The remaining cultists, leaderless and their monster thrown into the ocean, routed. They fled into the night.

Ravi stood there, trembling. Not from exertion. From horror.

Lyanna was on the ground, rubbing her bruised neck. The red marks of his fingers were already forming.

He had almost killed her. He had been a puppet for five seconds, and in those five seconds, he had become the monster they feared.

"Lyanna," he stepped forward, hand outstretched.

She flinched. Just a tiny, instinctive flinch.

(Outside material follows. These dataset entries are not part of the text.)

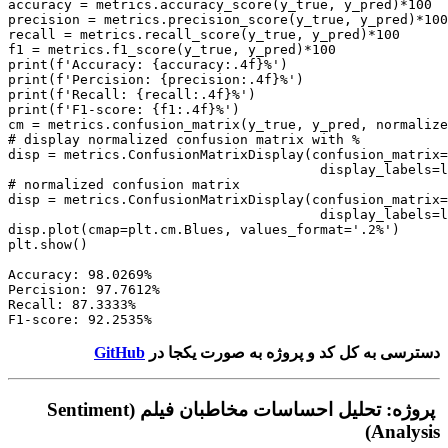
accuracy = metrics.accuracy_score(y_true, y_pred)*100

precision = metrics.precision_score(y_true, y_pred)*100

recall = metrics.recall_score(y_true, y_pred)*100

f1 = metrics.f1_score(y_true, y_pred)*100

print(f'Accuracy: {accuracy:.4f}%')

print(f'Percision: {precision:.4f}%')

print(f'Recall: {recall:.4f}%')

print(f'F1-score: {f1:.4f}%')

cm = metrics.confusion_matrix(y_true, y_pred, normalize
# display normalized confusion matrix with %

disp = metrics.ConfusionMatrixDisplay(confusion_matrix=
                                       display_labels=l
# normalized confusion matrix

disp = metrics.ConfusionMatrixDisplay(confusion_matrix=
                                       display_labels=l
disp.plot(cmap=plt.cm.Blues, values_format='.2%')

plt.show()

Accuracy: 98.0269% 

Percision: 97.7612% 

Recall: 87.3333% 

دسترسی به کل کد و پروژه به صورت یکجا در
GitHub
پروژه: تحلیل احساسات مخاطبان فیلم (Sentiment
Analysis)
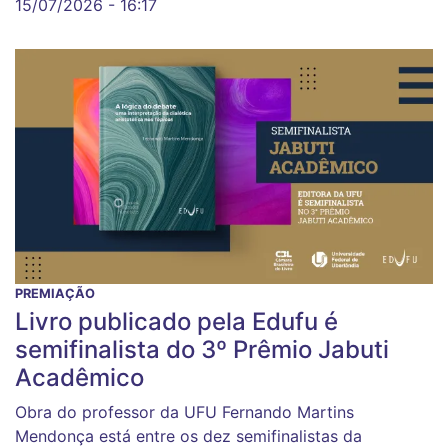
15/07/2026 - 16:17
PREMIAÇÃO
Livro publicado pela Edufu é
semifinalista do 3º Prêmio Jabuti
Acadêmico
Obra do professor da UFU Fernando Martins
Mendonça está entre os dez semifinalistas da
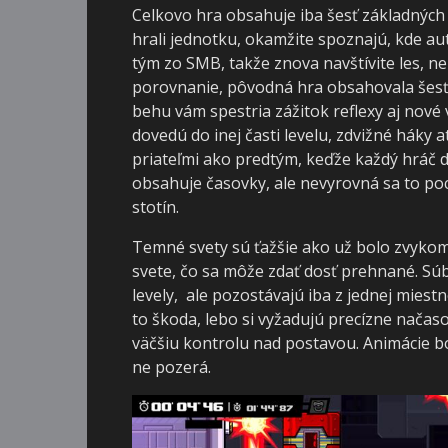
Celkovo hra obsahuje iba šesť základných l
hrali jednotku, okamžite spoznajú, kde aut
tým zo SMB, takže znova navštívite les, n
porovnanie, pôvodná hra obsahovala šesť s
behu vám spestria zážitok reflexy aj nové v
dovedú do inej časti levelu, zdvižné háky 
priateľmi ako predtým, keďže každý hráč 
obsahuje časovky, ale nevyrovná sa to poc
stotín.
Temné svety sú ťažšie ako už bolo zvykom v
svete, čo sa môže zdať dosť prehnané. Súb
levely, ale pozostávajú iba z jednej miestno
to škoda, lebo si vyžadujú precízne nača
väčšiu kontrolu nad postavou. Animácie 
ne pozerá.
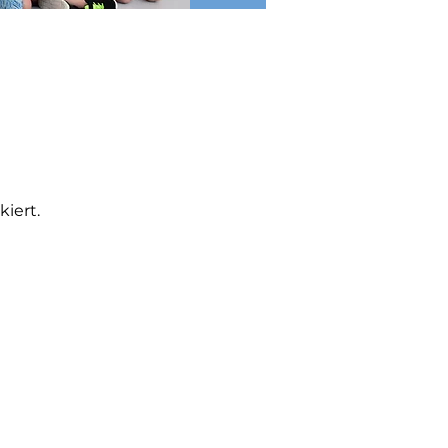
iert.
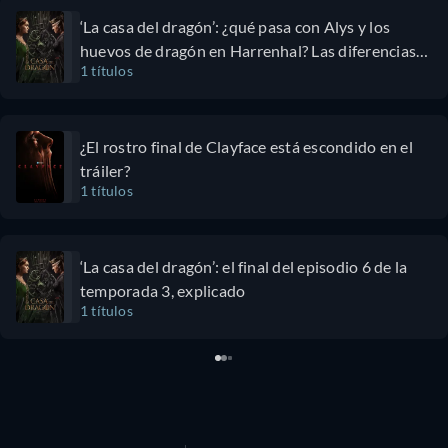
‘La casa del dragón’: ¿qué pasa con Alys y los
huevos de dragón en Harrenhal? Las diferencias
1 títulos
con el libro, explicadas
¿El rostro final de Clayface está escondido en el
tráiler?
1 títulos
‘La casa del dragón’: el final del episodio 6 de la
temporada 3, explicado
1 títulos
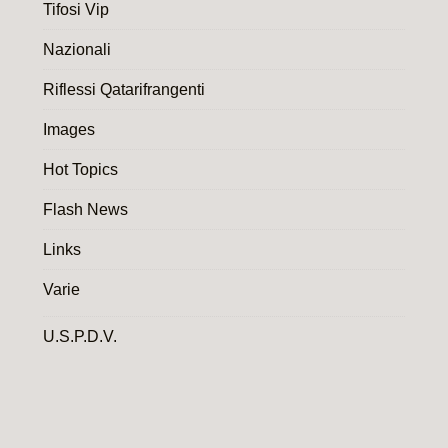
Tifosi Vip
Nazionali
Riflessi Qatarifrangenti
Images
Hot Topics
Flash News
Links
Varie
U.S.P.D.V.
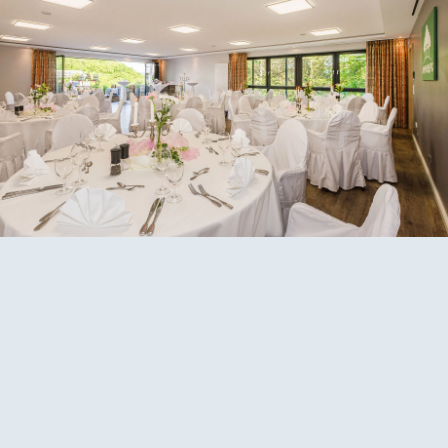
DE
EN
Skip to main content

It broke his heart more than any blow ever could.

He pulled his hand back.

"I... I need to be alone," he choked out.

He turned and walked into the manor, leaving them in the silent courtyard. He didn't stop until he reached the cellar, barring the heavy iron door behind him.

He sat in the darkness, staring at his hands. The hands that could break the world. The hands that had almost broken his world.

Aurelia was right. He was dangerous. Not because of Malachai. But because if he lost control, even for a second, there was no one on this planet strong enough to stop him.